Material provided below:

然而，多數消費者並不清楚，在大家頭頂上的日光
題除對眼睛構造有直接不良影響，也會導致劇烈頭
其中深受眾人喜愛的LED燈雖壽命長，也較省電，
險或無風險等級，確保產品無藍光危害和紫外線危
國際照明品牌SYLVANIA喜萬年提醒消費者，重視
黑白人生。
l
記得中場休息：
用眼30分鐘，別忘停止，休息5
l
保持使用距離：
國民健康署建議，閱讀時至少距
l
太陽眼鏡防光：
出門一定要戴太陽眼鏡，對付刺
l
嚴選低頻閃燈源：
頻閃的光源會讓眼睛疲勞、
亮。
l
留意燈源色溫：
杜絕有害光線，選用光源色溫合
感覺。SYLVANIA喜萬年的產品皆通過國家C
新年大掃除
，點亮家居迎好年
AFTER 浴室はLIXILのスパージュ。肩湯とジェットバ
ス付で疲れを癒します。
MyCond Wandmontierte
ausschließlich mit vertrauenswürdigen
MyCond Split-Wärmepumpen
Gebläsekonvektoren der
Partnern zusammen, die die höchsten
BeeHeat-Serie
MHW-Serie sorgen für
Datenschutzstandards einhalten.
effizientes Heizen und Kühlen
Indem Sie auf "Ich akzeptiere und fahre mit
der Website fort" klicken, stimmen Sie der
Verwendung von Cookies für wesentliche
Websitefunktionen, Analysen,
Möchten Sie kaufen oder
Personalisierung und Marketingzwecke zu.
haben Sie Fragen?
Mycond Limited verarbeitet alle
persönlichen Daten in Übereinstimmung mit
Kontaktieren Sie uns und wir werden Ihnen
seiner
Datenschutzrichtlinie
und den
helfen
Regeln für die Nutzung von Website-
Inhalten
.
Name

End of Material provided.
Material provided below:

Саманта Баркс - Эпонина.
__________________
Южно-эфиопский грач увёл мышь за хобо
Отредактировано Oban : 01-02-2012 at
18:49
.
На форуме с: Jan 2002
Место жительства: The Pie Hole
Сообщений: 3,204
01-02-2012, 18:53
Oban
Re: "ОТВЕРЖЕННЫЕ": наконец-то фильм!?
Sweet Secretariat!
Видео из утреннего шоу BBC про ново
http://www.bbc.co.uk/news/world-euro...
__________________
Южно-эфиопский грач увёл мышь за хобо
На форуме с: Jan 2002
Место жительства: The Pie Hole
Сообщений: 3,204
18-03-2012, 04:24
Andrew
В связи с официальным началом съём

End of Material provided.

Task: Copy out, word for word, the stretch from the line containing "然而，多數消費者並不清楚，在大家頭頂上的日光" through the line containing "MyCond Wandmontierte", including both of those lines.

Written response:
然而，多數消費者並不清楚，在大家頭頂上的日光
題除對眼睛構造有直接不良影響，也會導致劇烈頭
其中深受眾人喜愛的LED燈雖壽命長，也較省電，
險或無風險等級，確保產品無藍光危害和紫外線危
國際照明品牌SYLVANIA喜萬年提醒消費者，重視
黑白人生。
l
記得中場休息：
用眼30分鐘，別忘停止，休息5
l
保持使用距離：
國民健康署建議，閱讀時至少距
l
太陽眼鏡防光：
出門一定要戴太陽眼鏡，對付刺
l
嚴選低頻閃燈源：
頻閃的光源會讓眼睛疲勞、
亮。
l
留意燈源色溫：
杜絕有害光線，選用光源色溫合
感覺。SYLVANIA喜萬年的產品皆通過國家C
新年大掃除
，點亮家居迎好年
AFTER 浴室はLIXILのスパージュ。肩湯とジェットバ
ス付で疲れを癒します。
MyCond Wandmontierte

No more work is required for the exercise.